Uno tsunami emotivo prolungato

“Isolamento prolungato, incertezza, interruzione delle relazioni sociali, stress – si legge nello studio – hanno avuto un impatto negativo sulla salute mentale degli italiani come nelle popolazioni di tutto il mondo. Depressione, ansia e stress sono stati i problemi segnalati più spesso nella prima ondata, ma non sono mancati peggioramenti dell’umore ed episodi di panico e fobie negli ultimi due anni. Va ricordato anche – osserva lo studio – che l’Italia è stato uno dei primi paesi occidentali ad essere colpito e che le persone hanno dovuto affrontare sfide senza precedenti con oscillazioni emotive che sono andate dalla speranza alla delusione, dalla preoccupazione per sé e i propri casi ad oggettive difficoltà economiche e lavorative. Uno tsunami emotivo prolungato che ha messo alla prova la tenuta psicologica degli italiani”.
Lo studio rileva come siano peggiorate le condizioni di chi aveva già disturbi mentali (per il 75,2% dei medici intervistati), ma non solo. La prevalenza di ansia è stata rilevata nel 33% nella popolazione generale e la depressione nel 28% in tutto il mondo: in Cina, ad esempio, tra il 7 e il 58% della popolazione non contagiata ha sperimentato disagio fisico o psicologico con disturbi d’ansia o dell’umore, insonnia, preoccupazione, fobie e sintomi fisici.

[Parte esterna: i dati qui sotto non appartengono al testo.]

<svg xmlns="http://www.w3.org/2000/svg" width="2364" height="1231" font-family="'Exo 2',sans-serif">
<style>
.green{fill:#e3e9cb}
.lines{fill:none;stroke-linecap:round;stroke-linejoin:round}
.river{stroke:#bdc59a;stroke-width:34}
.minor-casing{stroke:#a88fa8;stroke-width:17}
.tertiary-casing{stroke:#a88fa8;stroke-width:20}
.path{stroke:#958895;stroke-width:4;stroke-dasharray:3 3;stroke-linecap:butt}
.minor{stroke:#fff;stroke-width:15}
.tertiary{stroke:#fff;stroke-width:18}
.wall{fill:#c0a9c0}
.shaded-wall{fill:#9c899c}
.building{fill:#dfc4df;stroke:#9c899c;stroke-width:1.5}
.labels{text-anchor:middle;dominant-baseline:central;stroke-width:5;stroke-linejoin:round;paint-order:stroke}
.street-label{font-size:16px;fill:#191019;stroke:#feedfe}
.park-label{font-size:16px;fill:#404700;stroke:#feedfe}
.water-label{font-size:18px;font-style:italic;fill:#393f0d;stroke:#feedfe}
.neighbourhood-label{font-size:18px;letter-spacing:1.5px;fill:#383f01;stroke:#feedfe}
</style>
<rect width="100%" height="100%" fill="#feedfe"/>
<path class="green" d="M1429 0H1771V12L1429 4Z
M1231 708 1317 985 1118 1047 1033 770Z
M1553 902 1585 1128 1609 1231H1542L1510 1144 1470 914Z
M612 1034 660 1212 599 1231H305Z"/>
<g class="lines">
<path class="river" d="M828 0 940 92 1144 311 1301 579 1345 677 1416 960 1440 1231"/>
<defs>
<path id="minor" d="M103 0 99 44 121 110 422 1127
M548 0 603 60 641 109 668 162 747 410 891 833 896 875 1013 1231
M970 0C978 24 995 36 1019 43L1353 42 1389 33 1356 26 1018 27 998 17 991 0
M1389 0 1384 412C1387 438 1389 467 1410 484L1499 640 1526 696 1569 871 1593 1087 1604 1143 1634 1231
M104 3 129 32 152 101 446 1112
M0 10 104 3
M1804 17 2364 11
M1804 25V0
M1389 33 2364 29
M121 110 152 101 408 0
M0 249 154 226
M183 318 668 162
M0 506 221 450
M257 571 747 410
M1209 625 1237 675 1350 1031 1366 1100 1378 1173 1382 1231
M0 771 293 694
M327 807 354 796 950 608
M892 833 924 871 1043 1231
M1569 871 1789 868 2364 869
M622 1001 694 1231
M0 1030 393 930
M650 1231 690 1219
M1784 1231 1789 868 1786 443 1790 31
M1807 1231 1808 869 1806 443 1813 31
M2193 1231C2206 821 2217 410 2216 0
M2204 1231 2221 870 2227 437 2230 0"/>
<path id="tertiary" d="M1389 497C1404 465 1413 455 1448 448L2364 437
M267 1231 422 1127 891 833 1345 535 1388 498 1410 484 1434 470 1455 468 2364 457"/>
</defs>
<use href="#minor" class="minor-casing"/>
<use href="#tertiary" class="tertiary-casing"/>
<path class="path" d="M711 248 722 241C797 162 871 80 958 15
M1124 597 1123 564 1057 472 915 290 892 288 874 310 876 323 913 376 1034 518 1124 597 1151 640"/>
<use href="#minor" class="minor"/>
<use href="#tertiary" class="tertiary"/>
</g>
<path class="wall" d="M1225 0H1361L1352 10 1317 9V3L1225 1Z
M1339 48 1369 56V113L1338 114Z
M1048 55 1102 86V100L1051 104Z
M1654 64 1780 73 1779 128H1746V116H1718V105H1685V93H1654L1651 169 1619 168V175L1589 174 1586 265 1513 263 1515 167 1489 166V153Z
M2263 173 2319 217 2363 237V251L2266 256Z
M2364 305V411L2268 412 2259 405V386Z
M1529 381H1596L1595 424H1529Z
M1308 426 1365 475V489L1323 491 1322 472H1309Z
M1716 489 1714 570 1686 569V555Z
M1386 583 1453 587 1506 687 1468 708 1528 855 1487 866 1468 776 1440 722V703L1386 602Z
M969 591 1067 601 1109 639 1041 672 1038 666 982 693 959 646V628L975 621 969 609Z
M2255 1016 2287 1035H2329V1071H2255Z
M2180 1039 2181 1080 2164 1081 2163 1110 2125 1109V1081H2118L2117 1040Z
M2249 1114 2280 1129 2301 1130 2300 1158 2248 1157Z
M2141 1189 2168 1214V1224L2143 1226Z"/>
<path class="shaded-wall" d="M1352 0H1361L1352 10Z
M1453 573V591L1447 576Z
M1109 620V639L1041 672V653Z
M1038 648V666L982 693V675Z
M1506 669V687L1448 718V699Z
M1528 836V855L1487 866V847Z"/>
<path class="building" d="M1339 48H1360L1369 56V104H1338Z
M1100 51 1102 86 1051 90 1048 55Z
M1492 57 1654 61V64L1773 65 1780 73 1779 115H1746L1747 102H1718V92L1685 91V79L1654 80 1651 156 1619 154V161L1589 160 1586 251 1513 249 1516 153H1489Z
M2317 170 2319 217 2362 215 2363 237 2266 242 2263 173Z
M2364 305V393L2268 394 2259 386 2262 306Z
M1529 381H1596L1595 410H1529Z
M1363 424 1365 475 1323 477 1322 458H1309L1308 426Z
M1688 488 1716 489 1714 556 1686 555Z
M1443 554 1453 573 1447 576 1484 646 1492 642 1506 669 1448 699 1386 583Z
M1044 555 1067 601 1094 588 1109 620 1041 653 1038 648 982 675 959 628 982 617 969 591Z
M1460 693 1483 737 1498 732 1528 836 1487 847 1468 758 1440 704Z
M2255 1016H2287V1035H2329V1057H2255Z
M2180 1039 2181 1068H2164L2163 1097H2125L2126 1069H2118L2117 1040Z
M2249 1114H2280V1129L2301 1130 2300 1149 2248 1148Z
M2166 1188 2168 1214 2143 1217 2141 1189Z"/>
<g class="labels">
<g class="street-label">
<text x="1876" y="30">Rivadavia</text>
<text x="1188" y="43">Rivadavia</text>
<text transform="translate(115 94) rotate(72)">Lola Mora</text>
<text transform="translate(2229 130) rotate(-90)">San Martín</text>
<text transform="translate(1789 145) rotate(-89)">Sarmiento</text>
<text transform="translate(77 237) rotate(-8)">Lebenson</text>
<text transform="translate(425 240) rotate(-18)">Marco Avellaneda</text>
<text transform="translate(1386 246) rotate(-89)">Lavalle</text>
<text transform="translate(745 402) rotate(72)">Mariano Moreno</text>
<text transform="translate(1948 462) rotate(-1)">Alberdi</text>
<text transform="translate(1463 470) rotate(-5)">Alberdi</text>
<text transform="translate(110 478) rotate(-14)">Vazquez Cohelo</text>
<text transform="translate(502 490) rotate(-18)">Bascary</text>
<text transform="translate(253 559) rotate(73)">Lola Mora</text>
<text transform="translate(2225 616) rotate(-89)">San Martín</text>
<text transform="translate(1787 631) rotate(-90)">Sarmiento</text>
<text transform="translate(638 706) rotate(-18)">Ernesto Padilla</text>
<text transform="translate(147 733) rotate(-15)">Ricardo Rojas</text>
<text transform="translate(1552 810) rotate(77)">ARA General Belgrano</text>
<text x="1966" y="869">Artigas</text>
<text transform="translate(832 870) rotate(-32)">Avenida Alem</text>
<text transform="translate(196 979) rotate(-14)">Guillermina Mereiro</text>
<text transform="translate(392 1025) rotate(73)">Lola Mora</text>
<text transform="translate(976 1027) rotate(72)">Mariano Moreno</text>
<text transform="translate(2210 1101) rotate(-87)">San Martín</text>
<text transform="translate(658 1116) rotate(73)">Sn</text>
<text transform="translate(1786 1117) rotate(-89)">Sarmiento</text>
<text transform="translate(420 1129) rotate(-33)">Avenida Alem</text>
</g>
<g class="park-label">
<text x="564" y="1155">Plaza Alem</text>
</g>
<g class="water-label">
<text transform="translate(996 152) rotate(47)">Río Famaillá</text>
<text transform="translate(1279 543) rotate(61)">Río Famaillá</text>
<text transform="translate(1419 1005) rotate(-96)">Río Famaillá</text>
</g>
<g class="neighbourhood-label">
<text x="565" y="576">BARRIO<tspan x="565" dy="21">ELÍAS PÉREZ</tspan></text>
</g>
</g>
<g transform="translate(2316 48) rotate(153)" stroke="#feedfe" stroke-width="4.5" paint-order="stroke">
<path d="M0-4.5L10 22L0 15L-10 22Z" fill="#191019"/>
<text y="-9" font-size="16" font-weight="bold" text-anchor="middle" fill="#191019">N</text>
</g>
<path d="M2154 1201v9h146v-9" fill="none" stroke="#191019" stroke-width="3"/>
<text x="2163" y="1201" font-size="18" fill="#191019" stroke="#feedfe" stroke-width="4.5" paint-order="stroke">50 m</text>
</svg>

L’appello dei direttori dei Dipartimenti di salute mentale

Interrogati su “cosa ci attende nel futuro”, i 1.281 specialisti ritengono necessario non distogliere l’attenzione: il burden of disease del disagio mentale potrebbe aumentare nei prossimi 12/24 mesi sia con un aumento delle malattie legate allo stress che con un peggioramento delle condizioni cliniche di quelli già diagnosticati.
Non stupisce, quindi, che novantuno direttori dei Dipartimenti Salute Mentale (Dsm) abbiano rivolto un appello urgente alle massime autorità dello Stato, lo scorso 11 gennaio, con una lettera aperta indirizzata al presidente della Repubblica, Sergio Mattarella, ai presidenti di Camera e Senato, Lorenzo Fontana ed Ignazio La Russa, al ministro della Salute Orazio Schillaci, al presidente della Conferenza delle Regioni e delle Province autonome Massimiliano Fedriga.

Nella missiva, gli specialisti chiedono “iniziative concrete e immediate per ricucire la rete pubblica dei Dipartimenti di Salute Mentale, sempre più sfilacciata”. Secondo i medici, “le condizioni drammatiche nelle quali stiamo sempre più scivolando consentono ai Dsm di erogare ormai con estrema difficoltà le prestazioni che, invece, dovrebbero essere garantite dai livelli essenziali di assistenza. Una situazione che si è aggravata con la pandemia e con le problematiche sociali ed economiche”. I 91 firmatari dell’appello chiedono un rilancio “dei percorsi psicologicopsicoterapeutici, per realizzare una salute mentale comunitaria, in grado di dare risposte integrate ai diversi aspetti biologici, psicologici e sociali. Chiediamo, rivolgendoci alla vostra sensibilità, di avviare un percorso concreto vincolando risorse definite per i servizi pubblici dei Dsm, consentendo alle Regioni di attuare fin dal 2023 un piano straordinario di assunzioni, secondo gli standard per l’assistenza territoriale dei servizi di salute mentale definiti proprio pochi giorni fa dall’Agenas”.

Si tratta di destinare, al massimo in un triennio, oltre due miliardi al fine di raggiungere l’obbiettivo minimo del 5% del fondo sanitario per la salute mentale, “come da impegno dei Presidenti delle Regioni nel 2001, richiamato anche dalla recente sentenza della Corte costituzionale n. 22 del 2022”.